• **Directions for this task**
Summarize the passage on contract management below in three sentences.

• **Exercise passage**
"""

Your question is really interesting and quite challenging to answer.
“In Europe – as increasingly in the US – there are many contract or commercial managers who are qualified attorneys, but not ‘of counsel’. In some instances, they may perform jobs of broad equivalence to the in-house counsel. In others, the thing that attracts them to the job is that their role is significantly broader – and hence a cost comparison may be rather misleading.
In other instances, the alternative to a lawyer may be a para-legal or even an unqualified individual who has been trained to perform many of the ‘lower-level’ legal tasks. This model can of course reduce per hour costs considerably.
A third model is where much of the legal and contract-related work is moved to an off-shore center, either captive or outsourced. This option will generally be the cheapest of all.
I think the point here is that there is wide variability between organizations in the role they perceive to be needed. By way of example, I attach recent benchmark data showing where contracts / commercial groups typically spend their time; you will see that this is a much wider remit than the typical law department. Indeed, to the extent there is a trend in Europe, it is towards the realization that legal skills and knowledge are only a component of contracting and that there needs to be a focus away from pure lawyers towards ‘commercial managers’ with a much wider understanding of deal economics, risks and value management.
Our research shows that companies with a dedicated contract / commercial function achieve significant headcount efficiencies – but only part of this is through reduced legal resources; they also drive significant efficiencies in the functions that otherwise have to prepare and manage key aspects of the contract (e.g. Statements of Work, Service Levels etc).
I suspect that the theoretical per hour savings of simply replacing in-house counsel with an equivalent ‘contract manager’ would typically be around $35 – $50 in Europe – and significantly more if the work is moved to a low-cost center. However, as indicated above, my concern is that this approach fails to ask what is the real business need and how to optimize the value achieved from contract management.
If there is interest in this wider question, IACCM has various tools to support analysis of the contracting process and extensive additional benchmarking data to indicate the business impacts of alternative models.”
Although the business environment is undergoing rapid change, the focus of term and condition negotiations seems to remain relatively constant. Is that because contracts offer a point of stability in an unstable world, or is it because those who lead negotiations are failing to adapt?
IACCM’s annual study of ‘most negotiated terms’ never fails to offer fascinating insights. Over the years, it has shown the effect of new regulation, of economic recession, of geopolitical insecurity, of shifts in technologies and business offerings. Yet it has also confirmed an underlying tendency for negotiators to focus on issues of risk consequence – and in so doing, to undermine the value that contracts can deliver.
Does this tendency suggest that most of today’s contract negotiators are pessimists, or that they see their role as protecting the business against the over-optimism or lack of precision within sales or business unit management? Certainly such an attitude has validity, but it also fails to tackle the real problems (or opportunities) that come from creative and collaborative contracting.
With today’s steady increase in executive interest and focus on contracting, are we seeing a shift in the timing and purpose of negotiations? Is this affecting the terms we negotiate? IACCM will value your opinion and experience – and also share with you the results of their global survey. You can participate by visiting https://www.surveymonkey.com/r/topterms2015
Organizations continue to disaggregate. The traditional ‘integrated enterprise’ has eroded and current thinking is that organizations are more agile, more efficient and more creative if they use external suppliers and contractors, rather than invest in large-scale ‘owned’ resources.

"""

• **Recorded information**
"""

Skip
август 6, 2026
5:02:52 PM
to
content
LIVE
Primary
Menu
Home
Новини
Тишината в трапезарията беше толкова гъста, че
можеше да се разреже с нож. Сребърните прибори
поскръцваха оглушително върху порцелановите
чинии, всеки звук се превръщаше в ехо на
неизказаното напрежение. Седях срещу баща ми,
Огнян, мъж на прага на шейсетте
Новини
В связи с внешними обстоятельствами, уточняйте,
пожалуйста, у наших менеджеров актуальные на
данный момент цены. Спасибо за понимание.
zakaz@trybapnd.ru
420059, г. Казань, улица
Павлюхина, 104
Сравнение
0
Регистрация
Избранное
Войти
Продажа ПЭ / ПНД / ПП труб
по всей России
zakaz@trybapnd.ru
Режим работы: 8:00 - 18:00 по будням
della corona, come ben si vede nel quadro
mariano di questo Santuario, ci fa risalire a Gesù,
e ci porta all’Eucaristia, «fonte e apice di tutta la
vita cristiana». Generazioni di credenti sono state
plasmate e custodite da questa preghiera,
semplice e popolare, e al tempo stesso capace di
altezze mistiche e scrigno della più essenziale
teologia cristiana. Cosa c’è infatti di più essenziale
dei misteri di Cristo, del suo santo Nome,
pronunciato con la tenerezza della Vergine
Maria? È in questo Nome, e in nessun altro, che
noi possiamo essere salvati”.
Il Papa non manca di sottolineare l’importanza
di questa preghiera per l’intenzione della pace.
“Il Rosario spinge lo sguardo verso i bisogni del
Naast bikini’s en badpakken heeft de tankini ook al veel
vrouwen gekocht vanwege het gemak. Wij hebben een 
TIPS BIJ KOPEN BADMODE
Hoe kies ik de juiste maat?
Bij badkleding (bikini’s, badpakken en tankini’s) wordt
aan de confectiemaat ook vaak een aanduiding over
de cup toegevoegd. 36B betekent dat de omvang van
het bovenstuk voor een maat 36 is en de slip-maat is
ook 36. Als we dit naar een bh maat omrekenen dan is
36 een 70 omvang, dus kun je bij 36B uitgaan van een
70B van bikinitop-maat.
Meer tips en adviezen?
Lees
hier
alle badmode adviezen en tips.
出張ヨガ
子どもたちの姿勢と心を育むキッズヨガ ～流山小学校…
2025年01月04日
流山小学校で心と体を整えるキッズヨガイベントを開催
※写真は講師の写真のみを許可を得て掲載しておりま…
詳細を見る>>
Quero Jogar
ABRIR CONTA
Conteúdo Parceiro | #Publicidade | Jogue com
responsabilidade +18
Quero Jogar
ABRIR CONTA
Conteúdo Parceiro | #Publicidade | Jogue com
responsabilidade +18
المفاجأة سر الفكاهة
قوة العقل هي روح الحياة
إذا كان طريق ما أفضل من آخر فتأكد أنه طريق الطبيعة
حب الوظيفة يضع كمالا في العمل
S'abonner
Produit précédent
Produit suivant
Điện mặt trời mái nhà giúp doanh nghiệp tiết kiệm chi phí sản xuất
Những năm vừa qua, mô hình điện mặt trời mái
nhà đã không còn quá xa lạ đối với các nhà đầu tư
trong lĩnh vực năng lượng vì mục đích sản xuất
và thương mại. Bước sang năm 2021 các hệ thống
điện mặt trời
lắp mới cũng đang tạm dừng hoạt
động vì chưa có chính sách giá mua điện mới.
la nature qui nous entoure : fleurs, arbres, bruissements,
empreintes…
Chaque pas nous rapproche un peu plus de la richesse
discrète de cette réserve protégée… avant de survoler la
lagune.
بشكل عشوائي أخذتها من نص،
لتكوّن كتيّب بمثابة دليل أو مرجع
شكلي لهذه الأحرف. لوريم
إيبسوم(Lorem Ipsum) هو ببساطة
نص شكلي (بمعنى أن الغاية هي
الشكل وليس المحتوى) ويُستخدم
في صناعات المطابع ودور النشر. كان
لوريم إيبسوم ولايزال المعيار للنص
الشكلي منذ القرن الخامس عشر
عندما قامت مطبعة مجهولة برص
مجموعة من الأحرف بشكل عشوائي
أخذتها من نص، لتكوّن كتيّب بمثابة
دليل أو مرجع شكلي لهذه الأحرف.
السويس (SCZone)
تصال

"""

• **Solution to the exercise**
Alternatives to in-house counsel include contract or commercial managers, para-legals or trained unqualified staff, and off-shore centers, the last generally being the cheapest. Organizations vary widely in the role they need, and in Europe the trend is toward commercial managers with a wider understanding of deal economics, risks and value management. IACCM's annual study of most negotiated terms shows that negotiators tend to focus on risk consequence, which undermines the value contracts can deliver, while organizations continue to disaggregate and rely on external suppliers and contractors.